_Passage provided:_
Internet in Mexico
Lack of infrastructure and the outsize control of telecom monopolies have impeded the growth of Internet use in Mexican society. The country’s Internet penetration rate of 38 percent trails many of its OECD counterparts. Despite the Mexican government’s (as of yet unrealized) plans to build a nationwide fiber optic network, access in rural areas remains low. Nevertheless, the Internet has still attracted a significant number of users, including activists who use social media to voice their opinions on topics such as animal cruelty, racism, and media bias. The Mexican government does not appear to filter or block information online, but journalists are known to engage in self-censorship, especially when covering drug violence or government corruption. Several journalists and Internet users have been threatened, beaten, or killed for their work.
Access in Mexico
Internet penetration in Mexico stands at 38 percent, a low rate given the country’s level of economic development. Lack of infrastructure and competitive pricing means that Internet access remains largely limited to the wealthy and those in urban areas. Mexico has the second lowest rate of fixed broadband subscriptions of OECD countries at 12 percent; the OECD average is 26 percent. The government announced a USD 115.5 million investment in a nationwide fiber optic cable network, but rural areas largely still lack access. Billionaire Carlos Slim controls most of the telecommunications market in Mexico; his company serves more than 70 percent of landlines and 75 percent of mobile phones. The company also serves 87 percent of broadband Internet subscribers. Mexico’s primary telecommunications legislation dates to the 1960s, and two government agencies manage telecom regulation. In a January 2012 report, the OECD offered several recommendations to modernize the industry. It estimates that lack of competition cost Mexico USD 129.2 billion between 2005 and 2009.

_Records:_
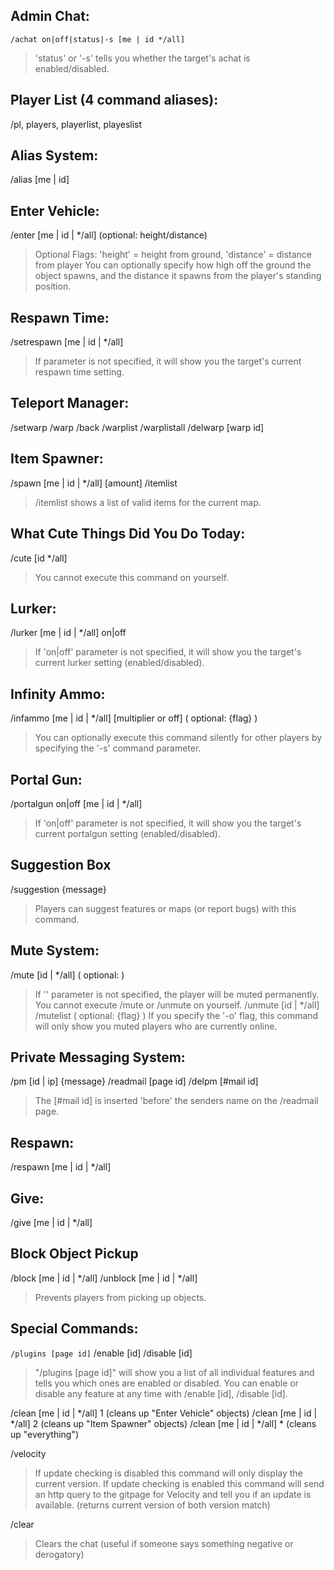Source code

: ## Admin Chat:
`/achat on|off|status|-s [me | id */all]`
>  'status' or '-s' tells you whether the target's achat is enabled/disabled.

## Player List (4 command aliases):
/pl, players, playerlist, playeslist

## Alias System:
/alias [me | id]

## Enter Vehicle:
/enter <item> [me | id | */all] (optional: height/distance)
>  Optional Flags: 'height' = height from ground, 'distance' = distance from player
>  You can optionally specify how high off the ground the object spawns, and the distance it spawns from the player's standing position.

## Respawn Time:
/setrespawn [me | id | */all] <time diff>
>  If <time diff> parameter is not specified, it will show you the target's current respawn time setting.

## Teleport Manager:
/setwarp <warp name>
/warp <warp name>
/back
/warplist
/warplistall
/delwarp [warp id]

## Item Spawner:
/spawn <item> [me | id | */all] [amount]
/itemlist
>  /itemlist shows a list of valid items for the current map.

## What Cute Things Did You Do Today:
/cute [id */all]
>  You cannot execute this command on yourself.

## Lurker:
/lurker [me | id | */all] on|off
>  If 'on|off' parameter is not specified, it will show you the target's current lurker setting (enabled/disabled).

## Infinity Ammo:
/infammo [me | id | */all] [multiplier or off] ( optional: {flag} )
>  You can optionally execute this command silently for other players by specifying the '-s' command parameter.

## Portal Gun:
/portalgun on|off [me | id | */all]
> If 'on|off' parameter is not specified, it will show you the target's current portalgun setting (enabled/disabled).

## Suggestion Box
/suggestion {message}
>  Players can suggest features or maps (or report bugs) with this command.

## Mute System:
/mute [id | */all] ( optional: <time diff> )
> If '<time diff>' parameter is not specified, the player will be muted permanently.
> You cannot execute /mute or /unmute on yourself.
/unmute [id | */all]
/mutelist ( optional: {flag} )
> If you specify the '-o' flag, this command will only show you muted players who are currently online.
				
## Private Messaging System:
/pm [id | ip] {message}
/readmail [page id]
/delpm [#mail id]
> The [#mail id] is inserted 'before' the senders name on the /readmail page.
				
## Respawn:
/respawn [me | id | */all]

## Give:
/give <item> [me | id | */all]				
				
## Block Object Pickup
/block [me | id | */all]
/unblock [me | id | */all]
> Prevents players from picking up objects.

## Special Commands:
`/plugins [page id]`
/enable [id]
/disable [id]
> "/plugins [page id]" will show you a list of all individual features and tells you which ones are enabled or disabled.
> You can enable or disable any feature at any time with /enable [id], /disable [id].

/clean [me | id | */all] 1 (cleans up "Enter Vehicle" objects)
/clean [me | id | */all] 2 (cleans up "Item Spawner" objects)
/clean [me | id | */all] * (cleans up "everything")

/velocity
> If update checking is disabled this command will only display the current version.
> If update checking is enabled this command will send an http query to the gitpage for Velocity and tell you if an update is available. (returns current version of both version match)

/clear
> Clears the chat (useful if someone says something negative or derogatory)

_Instruction A:_
Answer these questions from the passage on Internet in Mexico, one per line:
(i) What share of broadband Internet subscribers does Carlos Slim's company serve?
(ii) On which topics do activists use social media to voice their opinions?
(iii) According to the OECD estimate, how much did lack of competition cost Mexico between 2005 and 2009?
_Instruction B:_
Gather every line of the entries that contains the word "cleans".
The entries have no connection to the passage on Internet in Mexico.

_Exercise solution A:_
(i) 87 percent
(ii) Animal cruelty, racism, and media bias
(iii) USD 129.2 billion

_Exercise solution B:_
/clean [me | id | */all] 1 (cleans up "Enter Vehicle" objects)
/clean [me | id | */all] 2 (cleans up "Item Spawner" objects)
/clean [me | id | */all] * (cleans up "everything")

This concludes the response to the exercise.